In contrast with ACADVL, ACAD9 is also involved in assembly of the oxidative phosphorylation complex I. ACAD9 binds complex I assembly factors NDUFAF1 and Ecsit and is specifically required for the assembly of complex I. Furthermore, ACAD9 mutations result in complex I deficiency and not in disturbed long-chain fatty acid oxidation.

== Clinical significance ==

Mutations in the ACAD9 gene are associated with mitochondrial complex I deficiency type 20, which is autosomal recessive. This deficiency is the most common enzymatic defect of the oxidative phosphorylation disorders. Mitochondrial complex I deficiency shows extreme genetic heterogeneity and can be caused by mutation in nuclear-encoded genes or in mitochondrial-encoded genes. There are no obvious genotype–phenotype correlations, and inference of the underlying basis from the clinical or biochemical presentation is difficult, if not impossible. However, the majority of cases are caused by mutations in nuclear-encoded genes. It causes a wide range of clinical disorders, ranging from lethal neonatal disease to adult-onset neurodegenerative disorders. Phenotypes include macrocephaly with progressive leukodystrophy, nonspecific encephalopathy, hypertrophic cardiomyopathy, myopathy, liver disease, Leigh syndrome, Leber hereditary optic neuropathy, and some forms of Parkinson disease.

A few cases specific to ACAD9 have been reported. Some cases presented with episodic liver dysfunction during otherwise mild illnesses or cardiomyopathy, along with chronic neurologic dysfunction.

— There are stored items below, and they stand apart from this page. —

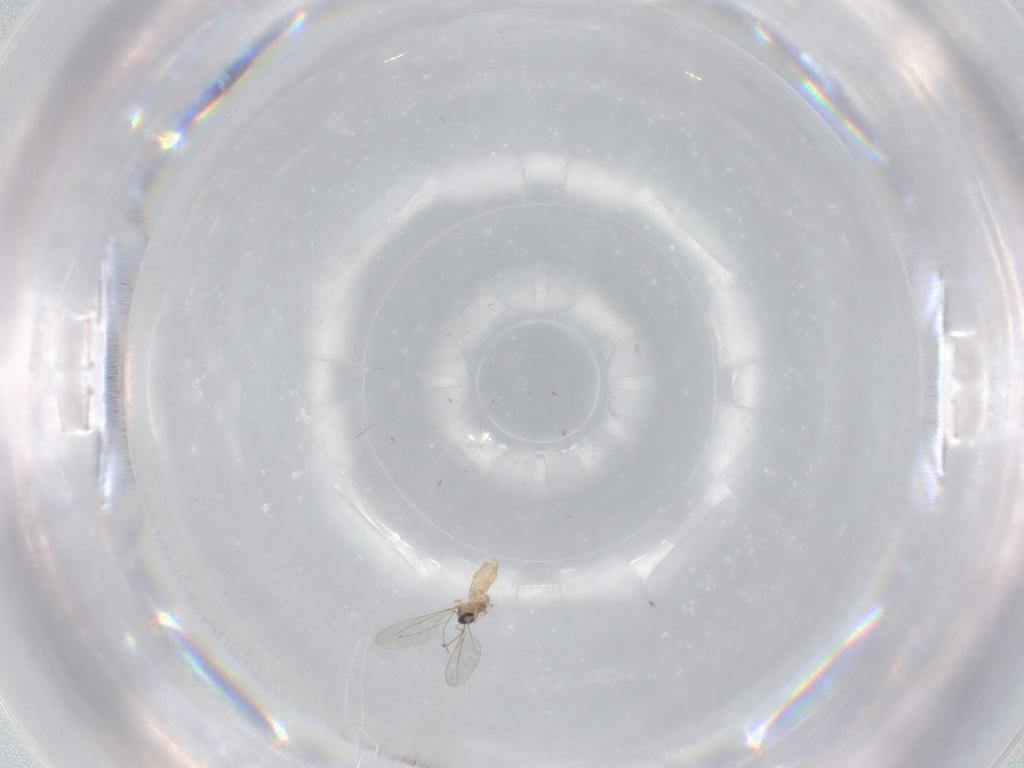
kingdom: Animalia
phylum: Arthropoda
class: Insecta
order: Diptera
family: Cecidomyiidae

Brain findings were notable for generalized edema with diffuse ventricular compression, acute left tonsillar herniation, and diffuse multifocal acute damage in the hippocampus. In addition, some abnormalities consistent with nonacute changes were seen, including a subacute right cerebellar hemispheric infarct and reduction in the number of neurons in several areas. In one patient, whose clinical manifestations of hypotonia, cardiomyopathy, and lactic acidosis, a vigorous treatment with riboflavin allowed the individual to have normal psychomotor development and no cognitive impairment at 5 years of age. Exercise-induced rhabdomyolysis, mitochondrial encephalomyopathy, and hyperplasia in liver, cardiac myocytes, skeletal muscle, and renal tubules have also been observed in patients with ACAD9 mutations.

== Interactions ==

ACAD9 is part of the mitochondrial complex I assembly (MCIA) complex. The complex comprises at least TMEM126B, NDUFAF1, ECSIT, and ACAD9, which interacts directly with NDUFAF1 and ECSIT.